++++ Extrait fourni ++++

Auteur du livret de ces deux actes, Francesconi a d’abord pour intention de raconter une histoire – tant mieux, car on est fatigué à juste titre des élucubrations pseudo-philosophiques qui font des ravages dans l’art lyrique contemporain. Vautrin, autrement dit Jacques Collin, autrement dit Trompe-la-mort, forçat évadé qui usurpe l’identité du prêtre Carlos Herrera et finit, grâce à un chantage, par devenir chef de la police, est l’une des plus fortes créations balzaciennes. De celui dont l’écrivain affirme que « sa figure, par des rides prématurées, offrait des signes de dureté que démentaient ses manières souples et liantes », on suit une partie de l’itinéraire, depuis sa rencontre avec Lucien de Rubempré jusqu’à son accession à des fonctions officielles. On suit aussi l’ascension et la chute de Lucien, auquel Vautrin, qui éprouve pour lui une violente attirance, a promis gloire et fortune en échange d’une obéissance absolue. Autour d’eux, Paris, qui, sous le brillant des apparences, cache compromissions et corruption.
Ce que Francesconi traduit par quatre niveaux, bien précisés dans son livret. Le premier, celui du jeu social et des mondanités vaines. Le second, celui « des rapports intimes et des machinations inavouables. Il est la vie de la coulisse ». Le troisième, celui du voyage en calèche de Lucien et Vautrin après leur rencontre, flash-back récurrent et fil rouge de l’intrigue. Le quatrième, le plus troublant, celui des forces obscures de la vie, et des sous-sols du théâtre. Une conception que les décors de Guy Cassiers et Tim Van Steenbergen concrétisent en un formidable jeu de métaphores qui s’appuient sur le Palais Garnier et son architecture, des profondeurs au plafond de Chagall, y compris une vue aérienne du bâtiment, tandis que des panneaux mobiles verticaux en reprennent des éléments. Une scénographie qui fait corps avec la mise en scène de Guy Cassiers, débordante d’intelligence et en même temps parfaitement accessible. Impitoyable gravure à l’eau forte d’une société dont certains membres ne sont guère plus que des marionnettes (quelques-uns sont placés sur un tapis roulant, signe qu’ils n’agissent pas mais subissent), vision politique, aussi, qui renvoie sans équivoque au monde contemporain.
La musique épouse ces mêmes niveaux, confiée à un orchestre très fourni, au point que les percussions sont placées dans les loges d’avant-scène. Souvent sombre et tendue, elle sait aussi s’apaiser, comme dans le voyage d’Herrera et de Lucien, où les cordes sont plus présentes, et ne dédaigne pas de laisser la place à de grands airs, celui d’Esther, d’une écriture fluide et très mélodique, celui de Vautrin dans la dernière scène, magistral, baigné de haine et de violence. Sans doute est-il présomptueux de donner un avis définitif après une seule audition d’un ouvrage si complexe. Mais la direction de Susanna Mälkki, aussi précise que lyrique, aide considérablement l’auditeur à entrer dans le monde de Francesconi.

++++ Données fournies ++++

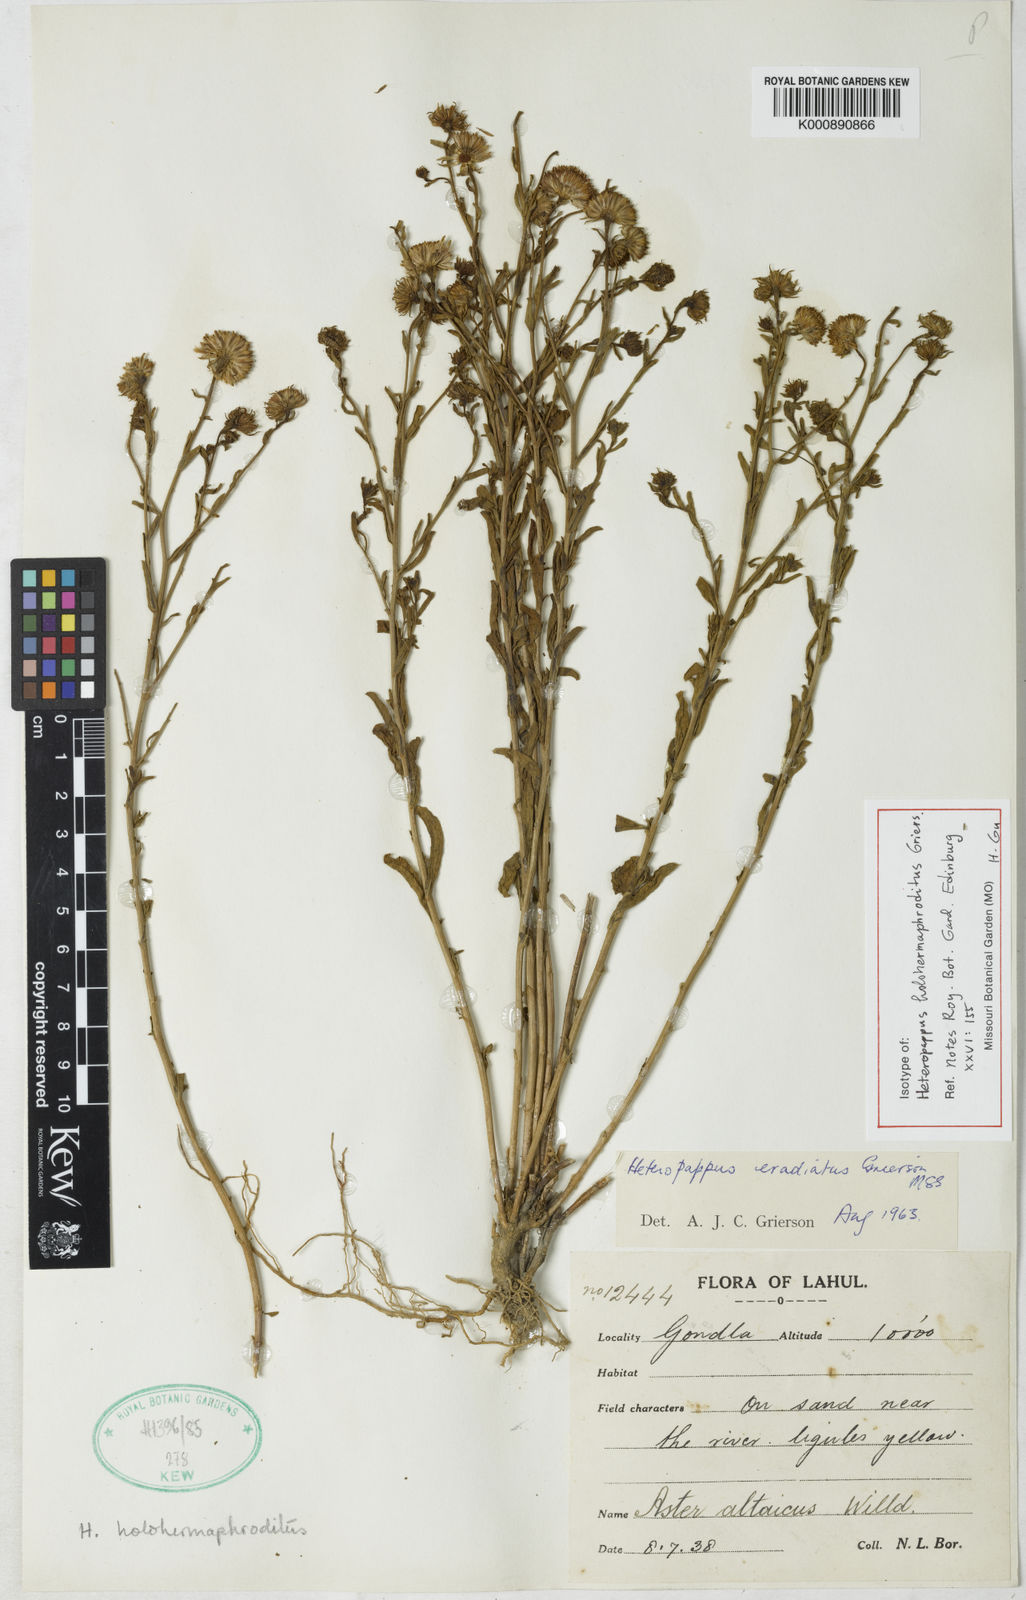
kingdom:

++++

# Énoncé rédigé
Selon l'extrait fourni, où les percussions de l'orchestre sont-elles placées ? Les lignes ci-dessus forment un matériau distinct de l'extrait.

# Exercice corrigé
Dans les loges d'avant-scène.